博野氏:我々の技術チームは私も含めて、解決してやるぞというマインドを持ったメンバーが多い。通信の中でも特にモバイルは、いろいろな状況が発生するが、うまく適応する技術を提供していくことが非常に重要だ。

誰かの役に立ちたい、この人のこの苦しみを解決したい、という強い想い。難題にこそ腕をまくる、というマインドセット。この2つは間違いなく、いまの時代を切り開くために求められる"生きる力"だ。

「叶えるために、飛ぶ」

このようにして、「ドローンにモバイル通信をのせて、遠隔で制御するシステムを作ろう」と、新規事業の方針が固まっていったが、次に求められるのは「マネタイズ」だ。2019年~2020年を振り返って、博野氏はこう語る。

博野氏:可能性はわかった、じゃあどうやって売っていくのか。と、社内からも問われるようになったのが、2019年~2020年頃。技術実証ができても、お客さまから対価をいただいてサービスとして提供するのは、非常にハードルが高くてかなり苦労した。

光明がさした取り組みの1つは、2020年8月にスタートした長野県伊那市でのドローン配送サービスだ。中山間地域に住む高齢者が、地元のケーブルテレビの画面から食料などを注文すると、ドローンが最寄りの公民館へと商品を届けてくれる。

自治体側の「社会課題をドローンで解決したい」と強い想いもあって実現し、サービス提供開始からすでに2年弱、1日1回の運航が続けられている。

博野氏:我々が提供したシステムや機能を、地元の方々によって自律的に運用が行われ、社会に浸透していくことが、重要と考えている。

そのためにKDDIスマートドローンは、「労働人口の減少」「地方の過疎化」という社会課題に焦点を当てて、ドローンの利活用による「人の価値の最大化」と「地域での事業共創」を推進することで、事業拡大を図っていくという。

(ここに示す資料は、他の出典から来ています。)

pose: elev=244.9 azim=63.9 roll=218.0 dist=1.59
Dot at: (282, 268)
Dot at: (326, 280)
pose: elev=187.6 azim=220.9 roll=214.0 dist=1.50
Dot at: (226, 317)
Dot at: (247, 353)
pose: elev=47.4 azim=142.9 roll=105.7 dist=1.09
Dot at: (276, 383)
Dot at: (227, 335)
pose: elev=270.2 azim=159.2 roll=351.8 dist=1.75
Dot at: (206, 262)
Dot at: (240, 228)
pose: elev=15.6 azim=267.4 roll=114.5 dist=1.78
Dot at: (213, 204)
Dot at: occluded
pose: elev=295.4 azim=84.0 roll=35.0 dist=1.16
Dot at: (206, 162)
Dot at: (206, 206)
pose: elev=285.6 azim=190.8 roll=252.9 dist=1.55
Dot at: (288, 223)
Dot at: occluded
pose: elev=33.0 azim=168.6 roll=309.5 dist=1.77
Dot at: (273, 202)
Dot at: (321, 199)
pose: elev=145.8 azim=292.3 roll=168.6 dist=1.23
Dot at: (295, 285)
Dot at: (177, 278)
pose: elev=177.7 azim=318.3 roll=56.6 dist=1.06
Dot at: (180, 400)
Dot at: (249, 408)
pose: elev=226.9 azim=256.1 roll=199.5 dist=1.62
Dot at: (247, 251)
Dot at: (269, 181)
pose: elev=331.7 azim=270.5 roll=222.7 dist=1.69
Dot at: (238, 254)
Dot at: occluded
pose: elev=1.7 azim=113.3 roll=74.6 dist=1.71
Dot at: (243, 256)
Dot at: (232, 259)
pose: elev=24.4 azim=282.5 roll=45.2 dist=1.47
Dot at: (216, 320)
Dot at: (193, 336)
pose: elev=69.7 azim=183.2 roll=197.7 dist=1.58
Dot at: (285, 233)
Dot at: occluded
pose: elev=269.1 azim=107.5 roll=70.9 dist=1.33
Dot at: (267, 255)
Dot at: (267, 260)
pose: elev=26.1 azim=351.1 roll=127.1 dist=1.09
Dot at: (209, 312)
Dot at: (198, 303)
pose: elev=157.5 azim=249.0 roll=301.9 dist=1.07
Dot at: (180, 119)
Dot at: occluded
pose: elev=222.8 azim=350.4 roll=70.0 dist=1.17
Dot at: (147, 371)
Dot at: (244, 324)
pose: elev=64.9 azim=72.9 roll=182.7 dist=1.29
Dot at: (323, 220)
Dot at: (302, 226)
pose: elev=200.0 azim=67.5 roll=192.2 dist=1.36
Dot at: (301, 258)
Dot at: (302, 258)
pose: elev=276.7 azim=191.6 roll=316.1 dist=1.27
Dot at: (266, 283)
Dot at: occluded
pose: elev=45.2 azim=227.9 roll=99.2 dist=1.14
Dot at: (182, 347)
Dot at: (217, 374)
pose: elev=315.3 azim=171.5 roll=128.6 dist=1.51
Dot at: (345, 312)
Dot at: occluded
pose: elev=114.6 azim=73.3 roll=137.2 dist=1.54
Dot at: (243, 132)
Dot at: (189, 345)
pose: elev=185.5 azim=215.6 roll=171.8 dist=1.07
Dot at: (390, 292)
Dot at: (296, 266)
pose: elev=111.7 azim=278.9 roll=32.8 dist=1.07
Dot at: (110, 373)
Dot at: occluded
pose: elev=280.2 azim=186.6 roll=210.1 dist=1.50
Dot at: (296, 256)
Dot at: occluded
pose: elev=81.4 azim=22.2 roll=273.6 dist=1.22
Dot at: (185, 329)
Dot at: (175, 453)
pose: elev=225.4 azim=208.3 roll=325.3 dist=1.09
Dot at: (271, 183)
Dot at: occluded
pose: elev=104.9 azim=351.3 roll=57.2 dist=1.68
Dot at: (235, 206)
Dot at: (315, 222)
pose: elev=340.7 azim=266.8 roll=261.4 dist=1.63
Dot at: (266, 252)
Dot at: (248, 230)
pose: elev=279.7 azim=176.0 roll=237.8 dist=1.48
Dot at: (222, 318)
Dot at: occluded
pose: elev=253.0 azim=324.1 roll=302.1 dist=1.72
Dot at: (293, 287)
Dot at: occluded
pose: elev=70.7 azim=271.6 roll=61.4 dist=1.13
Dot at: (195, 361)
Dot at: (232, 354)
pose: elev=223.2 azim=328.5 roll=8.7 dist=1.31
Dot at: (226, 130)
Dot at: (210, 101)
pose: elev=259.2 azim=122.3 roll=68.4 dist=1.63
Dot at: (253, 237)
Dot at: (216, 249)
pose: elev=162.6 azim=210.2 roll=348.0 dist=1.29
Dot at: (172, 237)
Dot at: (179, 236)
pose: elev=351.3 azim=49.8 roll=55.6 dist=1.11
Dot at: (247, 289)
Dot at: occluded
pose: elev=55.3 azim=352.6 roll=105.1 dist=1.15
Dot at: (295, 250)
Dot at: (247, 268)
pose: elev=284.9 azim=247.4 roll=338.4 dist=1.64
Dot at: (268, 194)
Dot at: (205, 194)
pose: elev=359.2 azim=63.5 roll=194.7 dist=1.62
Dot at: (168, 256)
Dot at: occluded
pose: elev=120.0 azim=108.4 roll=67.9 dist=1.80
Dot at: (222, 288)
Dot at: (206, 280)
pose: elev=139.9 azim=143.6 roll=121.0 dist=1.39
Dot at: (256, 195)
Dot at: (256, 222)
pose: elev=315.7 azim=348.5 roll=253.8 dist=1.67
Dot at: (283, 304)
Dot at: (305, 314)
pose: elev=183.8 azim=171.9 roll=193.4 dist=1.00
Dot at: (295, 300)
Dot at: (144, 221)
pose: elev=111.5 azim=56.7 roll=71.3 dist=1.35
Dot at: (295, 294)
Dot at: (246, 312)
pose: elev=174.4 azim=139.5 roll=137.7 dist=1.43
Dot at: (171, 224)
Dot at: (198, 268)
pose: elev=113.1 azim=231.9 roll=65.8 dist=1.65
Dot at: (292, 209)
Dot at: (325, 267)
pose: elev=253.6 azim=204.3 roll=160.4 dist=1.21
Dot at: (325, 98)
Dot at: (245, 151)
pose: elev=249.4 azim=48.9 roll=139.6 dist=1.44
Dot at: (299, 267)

描くのは"両輪の戦略"だ。1つは、「スマートドローンツールズ」というドローンの遠隔運用を実現するためのカスタムパッケージ商品の提供。「スマートドローンツールズ」とは、「モバイル通信」と「運航管理システム」と「クラウド」という、ドローンの遠隔運用に必要な3点セットを基本パッケージにした商品。加えて、クラウド容量追加や高精度測位など、ニーズに合わせて選べるオプション群を用意した。博野氏は、「これまでのような個別対応だけではなく、機能をパッケージとして展開することで、本当の意味で社会実装できる」と指摘する。

KDDIスマートドローン発表会での商品説明資料
KDDIスマートドローン発表会での商品説明資料

もう1つは、自治体や企業向けに、個々のニーズにあったトータルのパッケージ提供を行う、「用途別ソリューション事業」だ。これまで数々の実証実験で蓄積してきた知見を活かし、ヒアリングから、機能の開発、社会実装まで、しっかりサポートするという。個々のニーズをしっかり捉えることで、「スマートドローンツールズ」のさらなる機能開発につなげる構えだ。

用途別ソリューション

博野氏:ドローンを飛ばすこと自体は目的ではない。我々の存在意義は、ドローンを飛ばすことによって、お客さんの想いを1つ1つ叶えていくことだ。これから事業がどんどん大きくなっても、"叶えるために、飛ぶ"という気持ちを忘れず取り組んでいきたい。

競争より「共創」を大切に

ドローンのモバイル通信活用は「黎明期」だ、と博野氏は語る。これから、2つの方向性で、「自分たちが市場を作って、ユースケースを伝えていく」と、使命を感じているという。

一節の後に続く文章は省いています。